Postal regulators were expected to announce Thursday whether they approve a proposed 5.6 percent postage rate hike that would begin in January, The Washington Post reported.
GOP opposition prevented Congress from allowing the Postal Service to delay paying $5.5 billion required by law to pre-fund retiree health benefits. Both houses approved a stopgap spending measure funding most federal services that didn't include USPS.
"The Postal Service does not want to make the tough decisions, which include cuts in personnel, pay and benefits," said Rep. Darrell Issa, R-Calif., an opponent of the rate increase proposal and congressional relief. "Instead, they are relying on a generous taxpayer bailout that will not solve any of their mid- or long-term problems."
The Office of Management and Budget said delivery service would not be compromised.
In April, Postmaster General John Potter said without relief by way of lowering payments to the retirement trust fund this year, "we are perilously close to running out of cash in October."
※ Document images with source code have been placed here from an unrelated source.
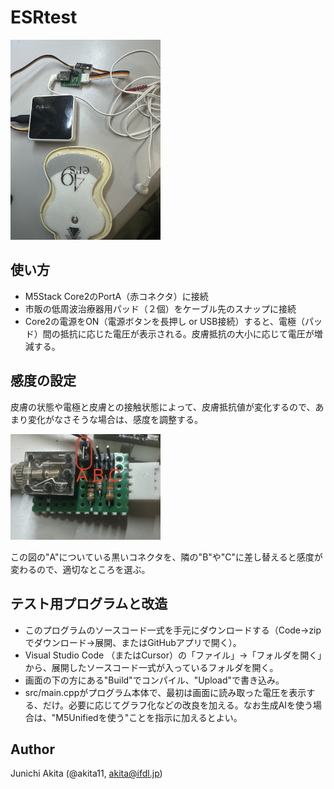 # ESRtest

<img src="https://github.com/akita11/ESRtest/blob/main/system.jpg" width="240px">

## 使い方

- M5Stack Core2のPortA（赤コネクタ）に接続
- 市販の低周波治療器用パッド（２個）をケーブル先のスナップに接続
- Core2の電源をON（電源ボタンを長押し or USB接続）すると、電極（パッド）間の抵抗に応じた電圧が表示される。皮膚抵抗の大小に応じて電圧が増減する。

## 感度の設定

皮膚の状態や電極と皮膚との接触状態によって、皮膚抵抗値が変化するので、あまり変化がなさそうな場合は、感度を調整する。

<img src="https://github.com/akita11/ESRtest/blob/main/setting.jpg" width="240px">

この図の"A"についている黒いコネクタを、隣の"B"や"C"に差し替えると感度が変わるので、適切なところを選ぶ。

## テスト用プログラムと改造

- このプログラムのソースコード一式を手元にダウンロードする（Code→zipでダウンロード→展開、またはGitHubアプリで開く）。
- Visual Studio Code （またはCursor）の「ファイル」→「フォルダを開く」から、展開したソースコード一式が入っているフォルダを開く。
- 画面の下の方にある"Build"でコンパイル、"Upload"で書き込み。
- src/main.cppがプログラム本体で、最初は画面に読み取った電圧を表示する、だけ。必要に応じてグラフ化などの改良を加える。なお生成AIを使う場合は、"M5Unifiedを使う"ことを指示に加えるとよい。

## Author

Junichi Akita (@akita11, akita@ifdl.jp)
Administration and Postal Service officials have been meeting to determine how much, of not all, of the payment can be made by Thursday, the end of this fiscal year, the Post reported.
The Postal Service has cut $10 billion in spending since 2008 and trimmed its workforce through attrition.
Senate Democrats said they hope to introduce a bill during the lame-duck session that would give the Postal Service more flexibility in determining its delivery schedule and deciding whether it needs to close branches.